In fact, there are even underground autograph signings and performances by musicians that share with us, their particular brand of freedom and leave us crying internally for more.

But my personal favourite by far, are the rows and rows of new and second hand records that are laid out near the front of the store. Many of them are extremely hard to find and indescribably endearing in the thought that they must have been loved by at least one other person feeling the exact same pride and admiration thirty years prior. There are not many places I’ve been to that are like this.

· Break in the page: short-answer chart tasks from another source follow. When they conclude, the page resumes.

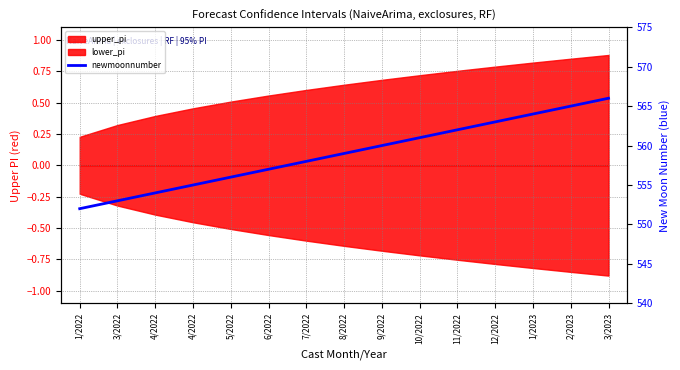

Reading left to right, transcribe all the data shown in this chart.

1/2022=552	3/2022=553	4/2022=554	4/2022=555	5/2022=556	6/2022=557	7/2022=558	8/2022=559	9/2022=560	10/2022=561	11/2022=562	12/2022=563	1/2023=564	2/2023=565	3/2023=566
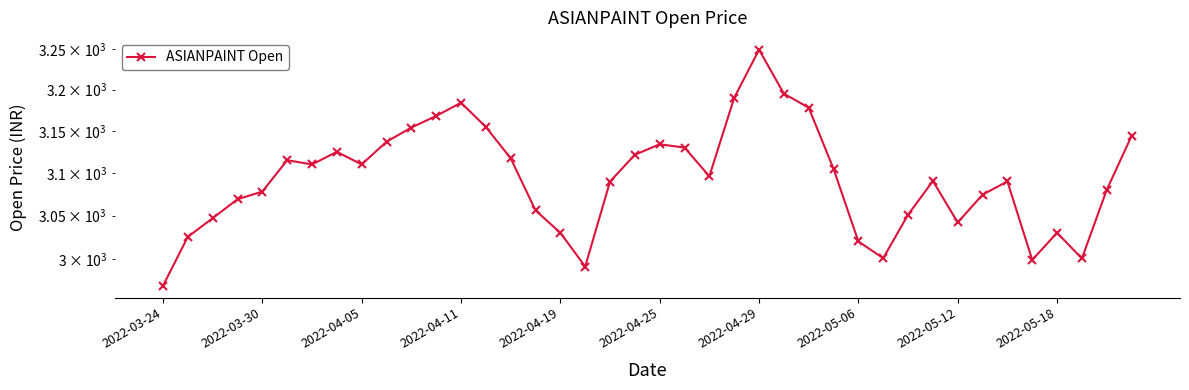

Which category has the lowest value across all series?

2022-03-24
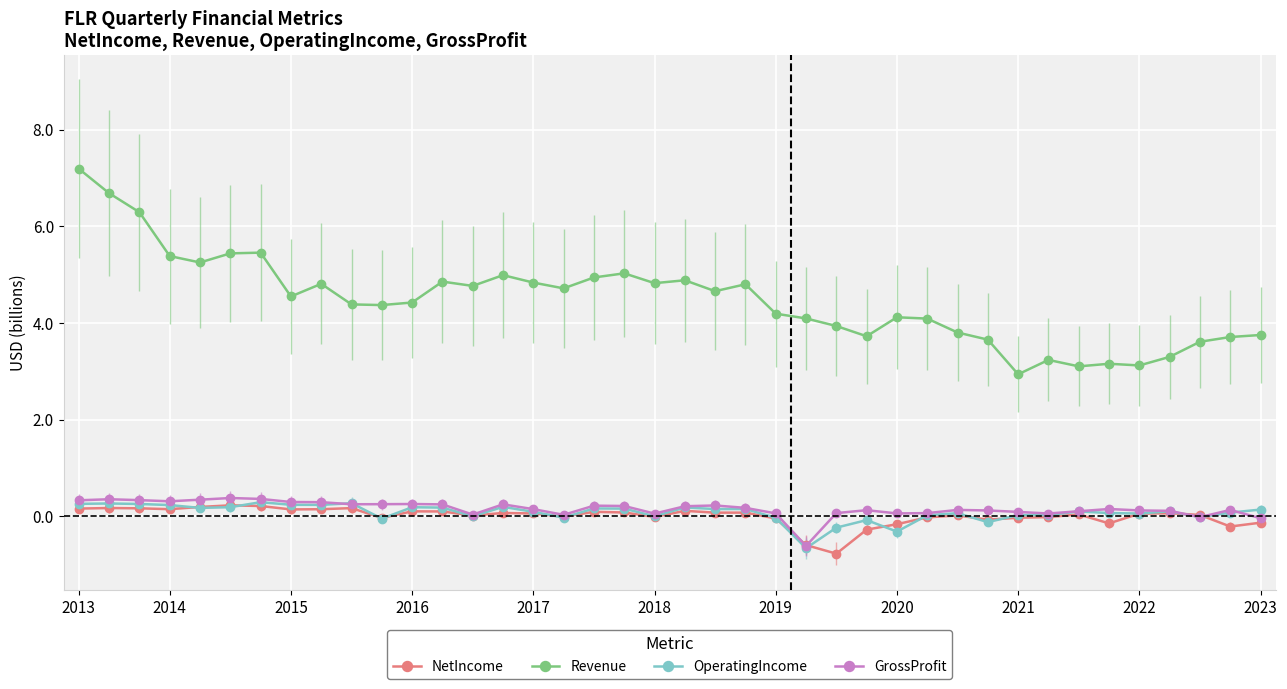

Which series has the widest spread of values?

Revenue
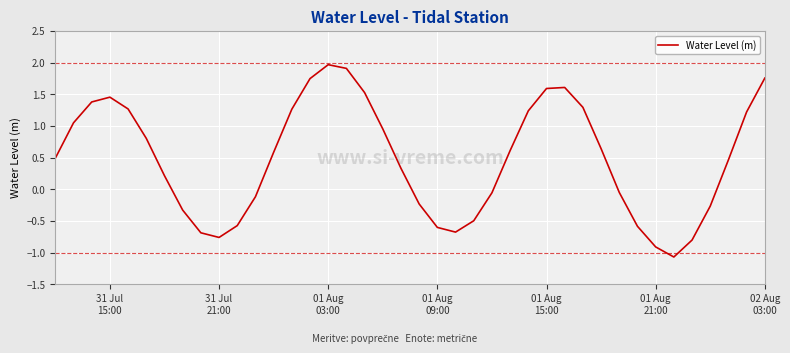

What is the difference between the maximum and minimum values?

3.0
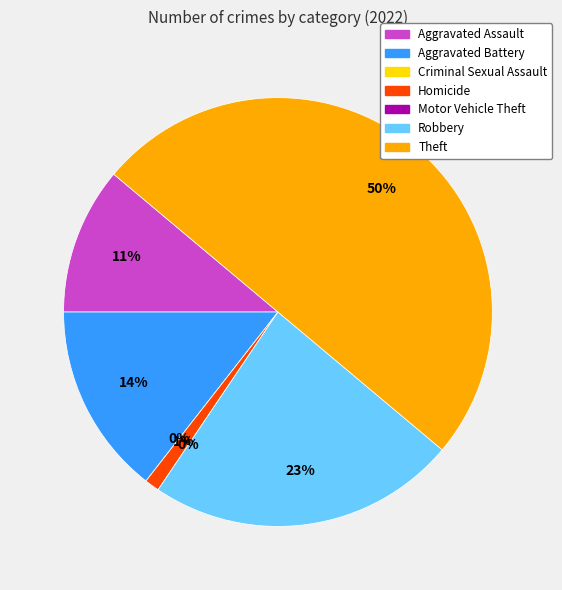

To the nearest percent, what is the combined percentage of Homicide and Motor Vehicle Theft?

1%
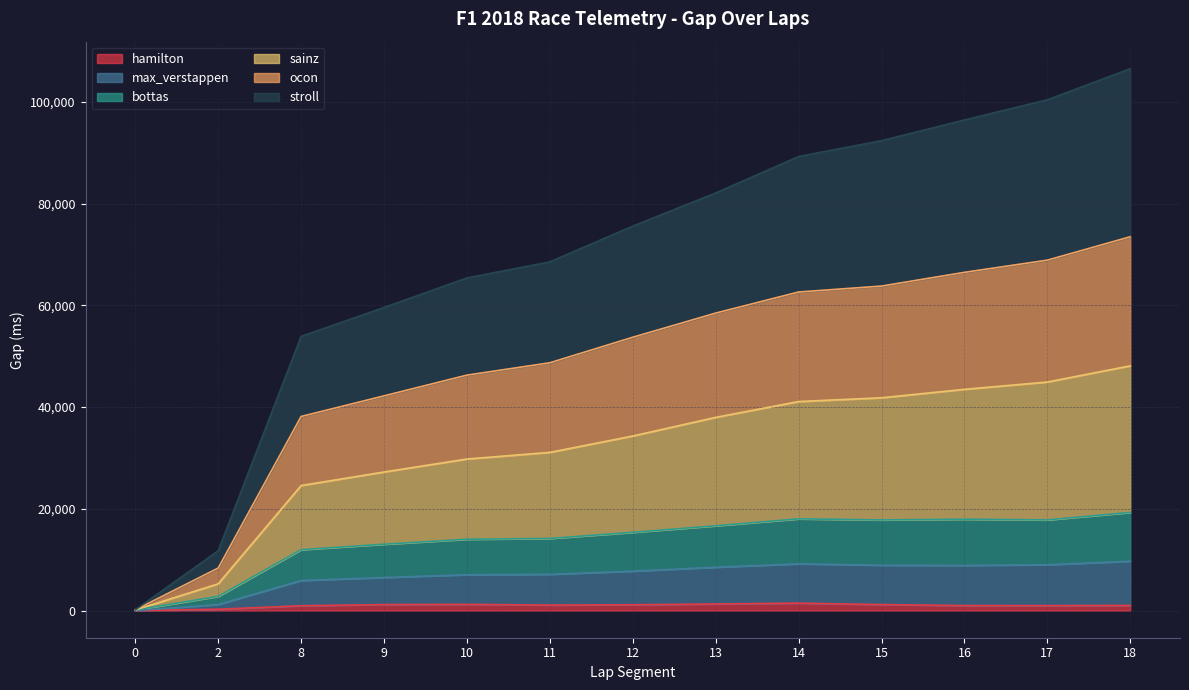

What is the difference between the second highest and minimum values in the hamilton series?

1308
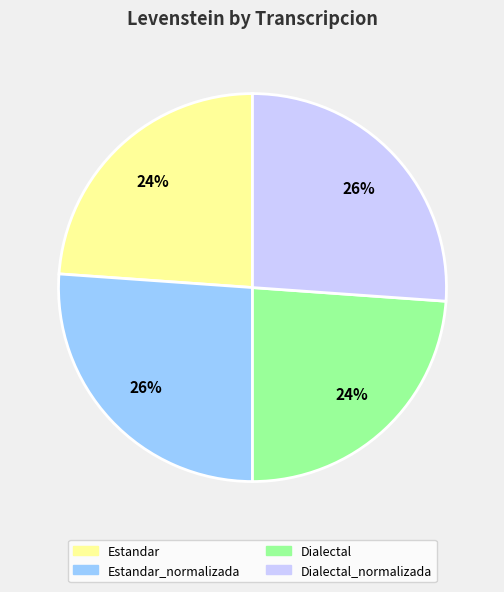

Is there a majority slice in this chart?

No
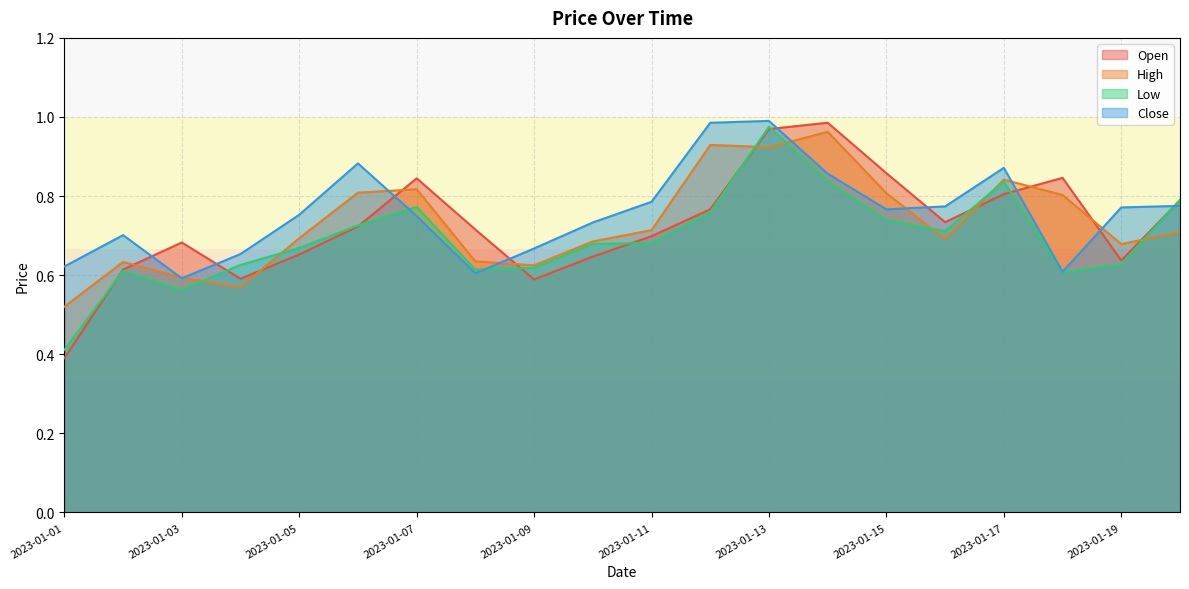

What is the difference between the highest and lowest values at 2023-01-05?

0.1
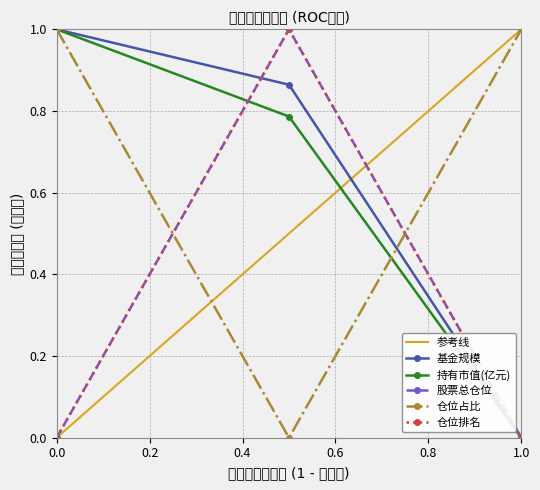

Is it true that 持有市值(亿元) equals 0.7 at 0.0?

False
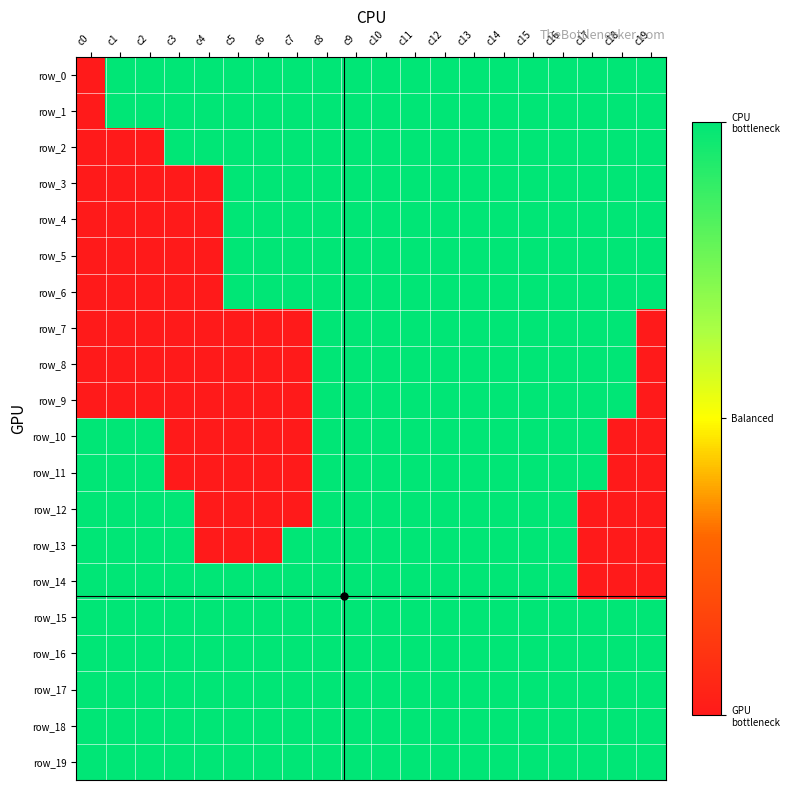

The value of row_0 at c17 is 1. True or false?

True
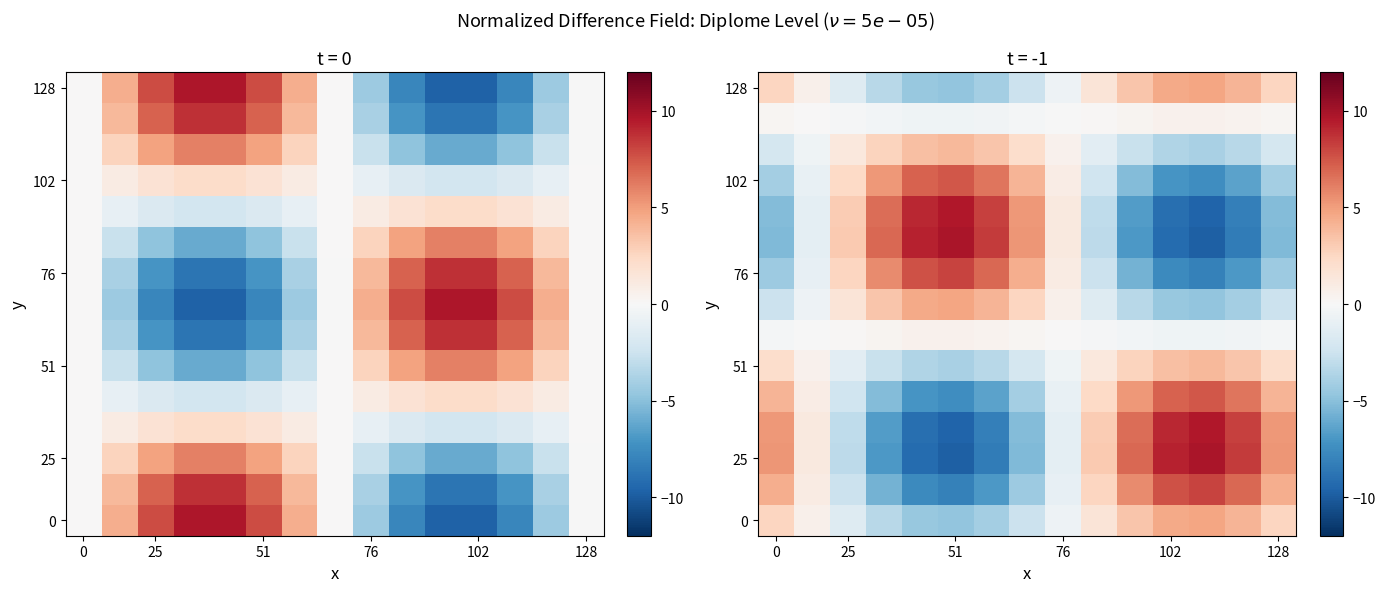

What is the spread (max minus min) of values at 10?

13.8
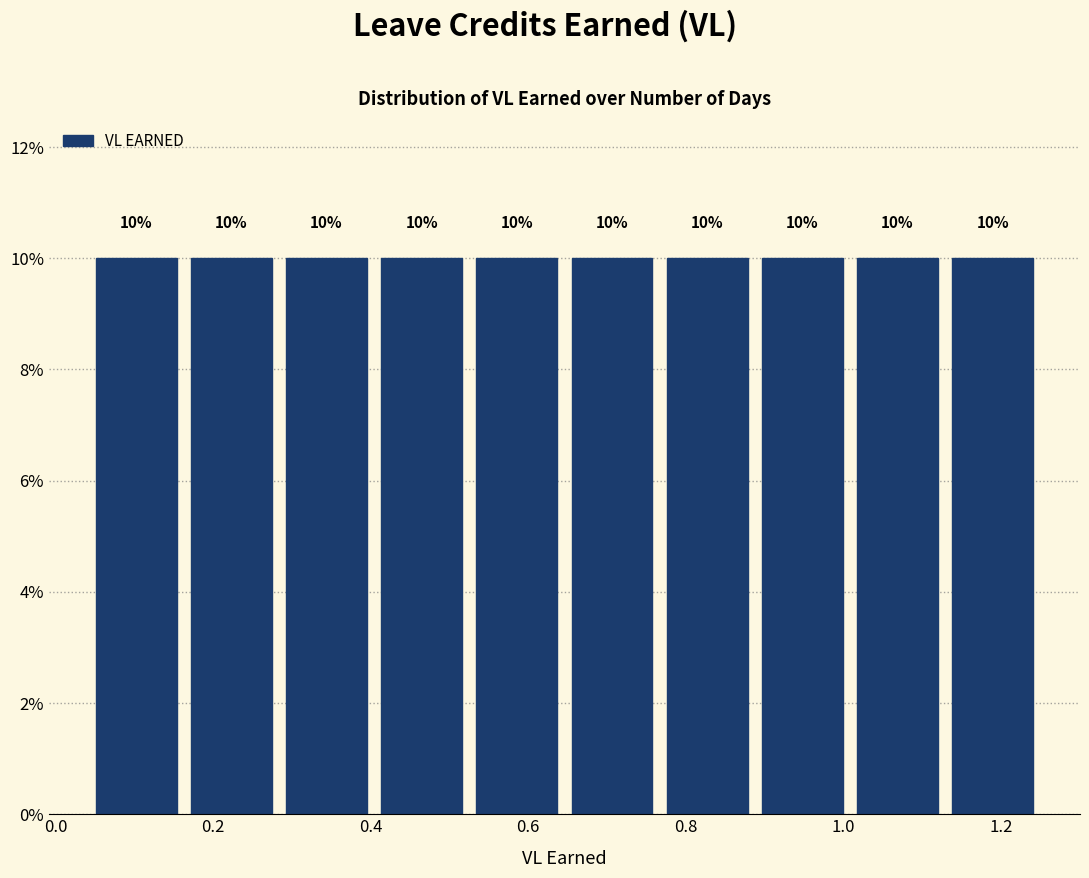

What is the height of the bar covering 0.64 to 0.76 on the x-axis? The bar edges are not printed on the chart, so give them approximately, as read against the axis.

10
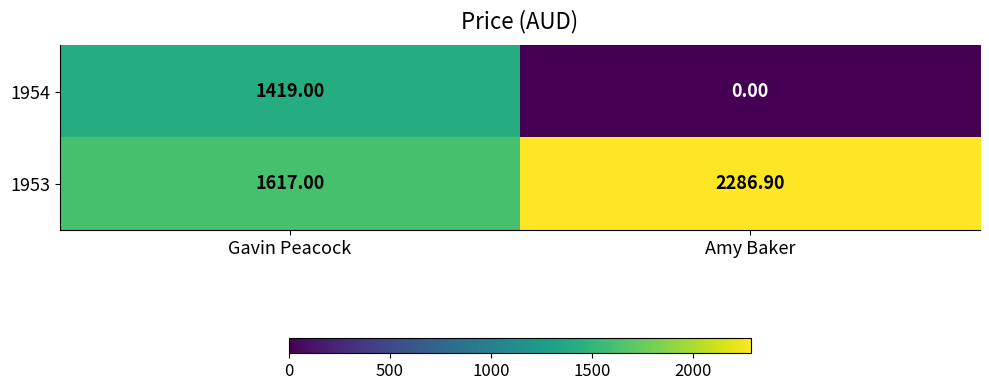

What is the difference between the maximum and minimum values in the 1953 series?

669.9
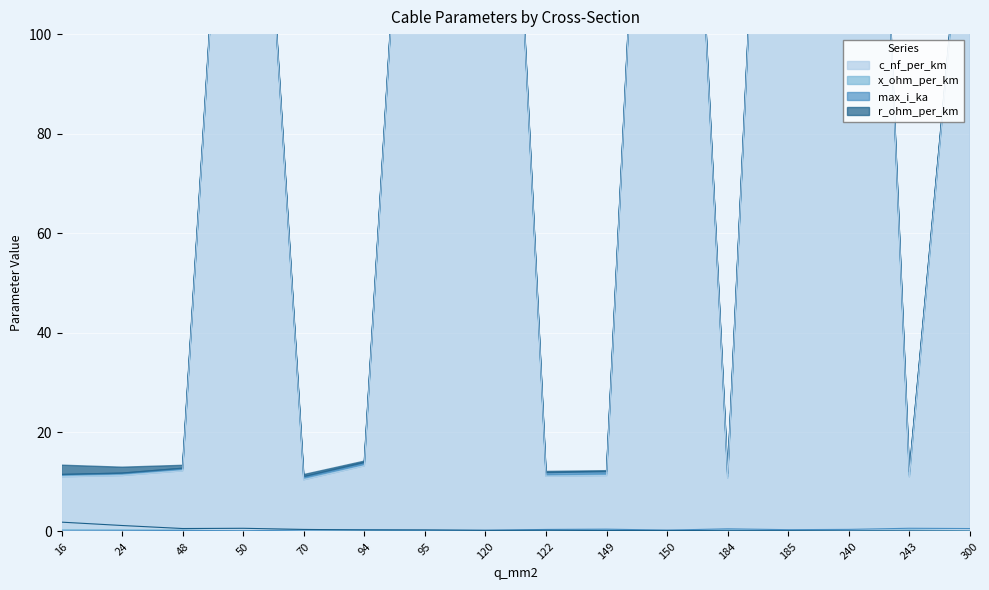

Between which two adjacent categories do max_i_ka and r_ohm_per_km first intersect?

70 and 94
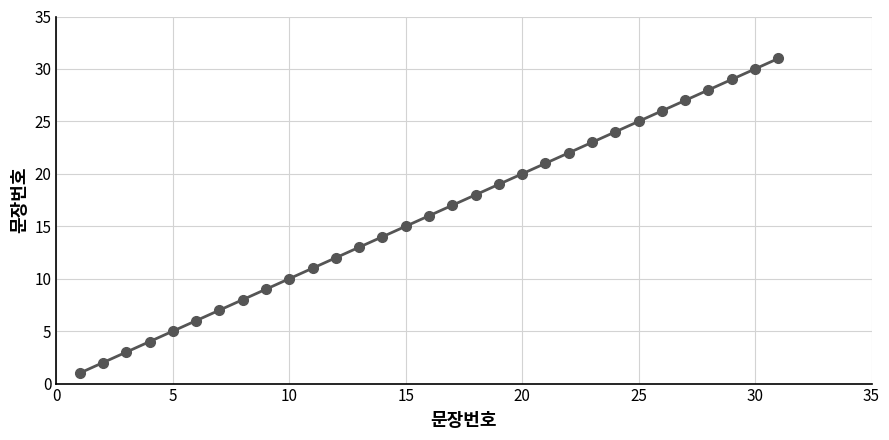

What is the smallest value displayed?

1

People can think whatever they want about Utopia Records, but it has no bearing on the music. The music is something else and it is me coming back to myself when I am starting to feel lost and worn down and scared. I can spend one hundred and sixty dollars on vinyl records in one week and know that the money doesn’t matter. It’s what those vinyl records will make me feel. Perhaps Bob Dylan summed that one feeling up the most accurately when he wrote;

“Take me on a trip upon your magic swirling ship, my senses have been stripped, my hands can't feel to grip, my toes too numb to step, wait only for my boot heels to be wandering.
I'm ready to go anywhere, I'm ready for to fade into my own parade, cast your dancing spell my way,
I promise to go under it.”

For those of us who live in Sydney that ache for some semblance of free, its places like Utopia Records that actually provide it.